Pictured: Peter and Anna-Mai Crosby, with Mr Feras Abu Saadeh, Consultant Gynaecologist and staff members from the Gynaecological Department in St James’s Hospital

Bereaved father leads bike run in memory of his late daughter

Peter Crosby raised over €20,000 in Niamh's name to develop patient comfort facilities at St James' Hospital

Cavanman Peter Crosby, who lost his daughter to ovarian cancer, last weekend led a motorbike run from Bailieborough to St James' Hospital to show off a new facility their various fundraising efforts had achieved.

Niamh's Family Comfort Room has been created in St James in her memory and as a way for her family to give something back to the hospital that looked after their previous daughter through her illness.

Dad Peter has organised a number of fundraisers in memory of his beloved daughter. Chief among them is the annual Niamh Crosby Easter Sunday Memorial Run.

Peter arranged a separate run on September 18 last as he believed it important for all 55 motorcyclists, who helped him fundraise, to see what their efforts had achieved.

The new ‘family room’ in the gynaecological cancer prefab offers a comfortable and relaxed environment outside the typical clinical areas of a hospital, where patients and their loved ones can chat and connect. Previous to this project, Peter's biker group had funded for a procedure room on the hospital’s St John's Ward.

Peter’s late daughter, Niamh, who was treated in St James’s Hospital, sadly passed away from ovarian cancer at the age of just 23 years.

Niamh’s world came crashing down when she was first diagnosed with stage four ovarian cancer. Recalling the day in detail, Peter said: “When she first found out she was terminal, she ran out the door and she had nowhere to go, so she ran into the toilet and her mother followed her. Obviously I couldn’t go in. So me and her boyfriend just waited outside the door, we didn't really know what was going on.

“This is why we decided to make Niamh’s Family Comfort Room, so people have a place to go to think about the news they received that doesn’t resemble a hospital. We knew after Niamh died that we wanted to do some sort of fundraiser. We didn’t know until after but one of the senior staff actually gave up her office to be used as the room.”

To mark their achievement, and see the finished product, Peter and his peers left Co Cavan early last Sunday morning, September 18, riding in style, crossing county borders to reach St James’s Hospital.

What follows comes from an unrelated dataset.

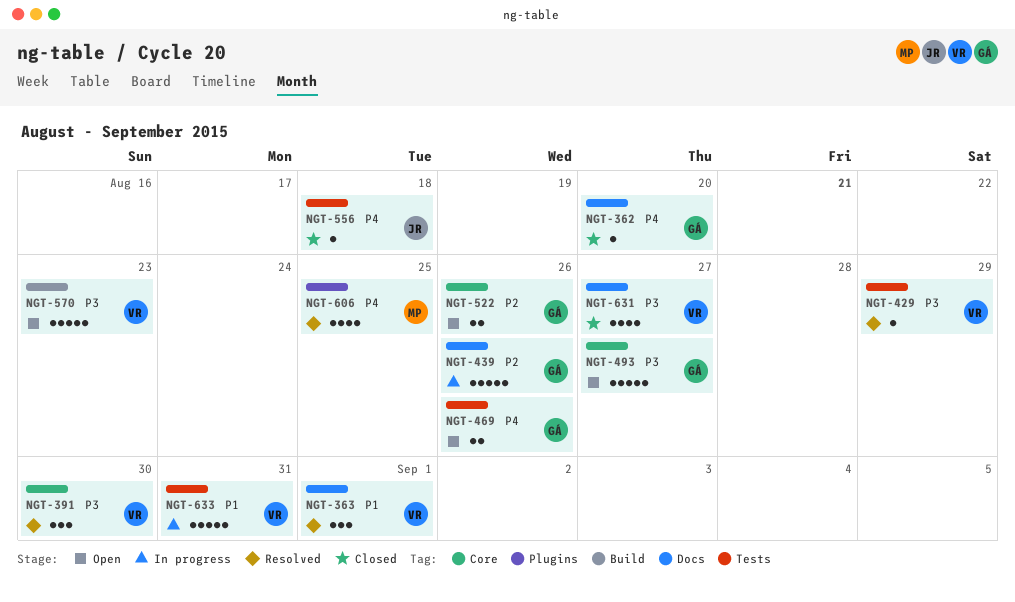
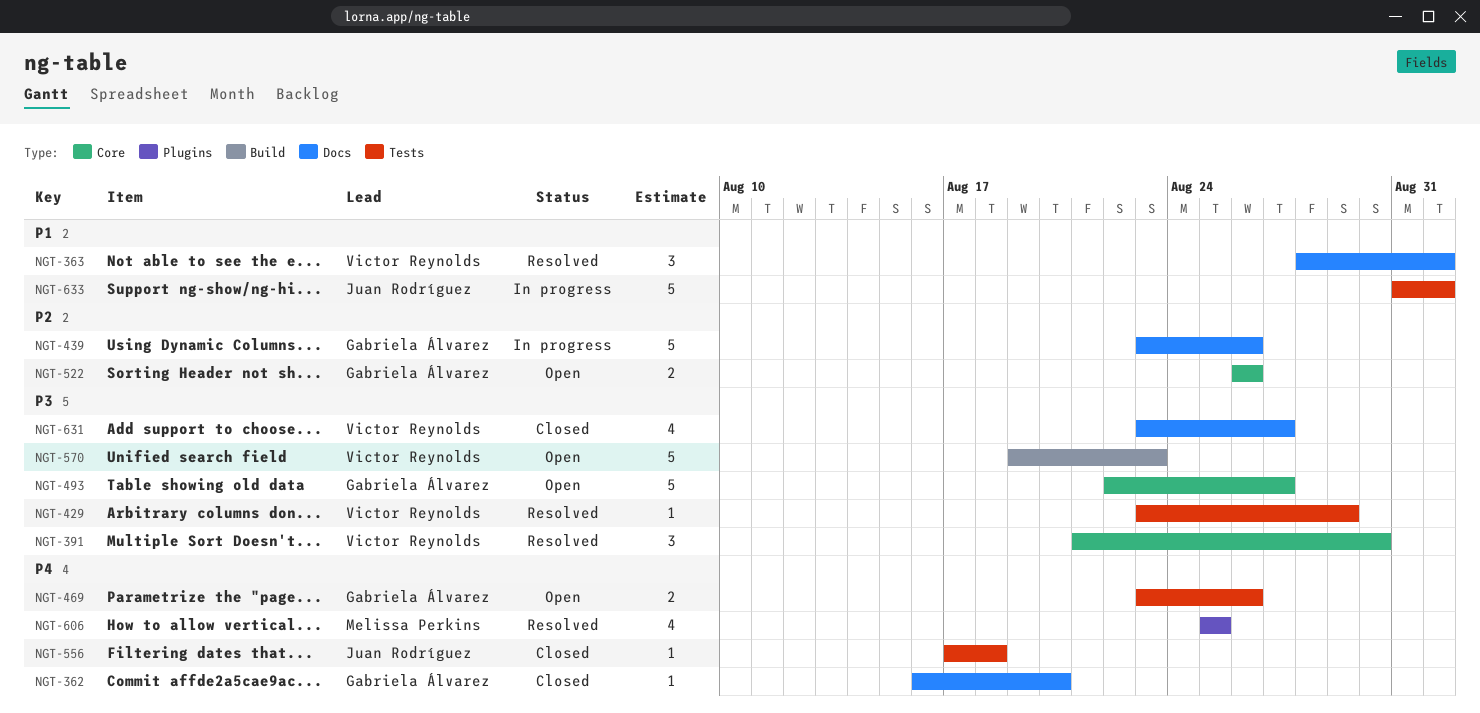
NGT-633, owner: Victor Reynolds -> Juan Rodríguez
NGT-633, due: Aug 31 -> Sep 1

The club was met by staff members of the Gynaecological Department in St James’s Hospital, who thanked Peter and his fellow club members for their contribution. Annually, the hospital sees over 300 women with gynaecological cancer referred to its Gynaecological Cancer Care Centre.

“We have a book outside the room and anyone who uses it is welcome to write their story in it,” continued Peter.

September 20 marked World Gynaecologic Oncology Day, a day that aims to raise awareness of the different gynaecological cancers, including ovarian, vaginal, vulvar, uterine and cervical cancer.

Peter Crosby explained: “Niamh always felt comfortable here, in St James’s Hospital. The staff provided exceptional care for Niamh and always went the extra mile. I’m delighted to be able to give back to the hospital, and create a space where other patients can feel comfortable, just as Niamh did. This is the second project that we’ve funded for St James’s, and we’re already looking forward to the next.”

Noel Gorman, Interim CEO, St James’s Hospital thanked Mr Crosby: “On behalf of the hospital, I would like to say a huge thank you to Peter and his club members for their generosity and for dedicating so much time to fundraising for the new family room in the gynaecological cancer prefab. Rooms like this one, offer families and patients great comfort during the most difficult of times.”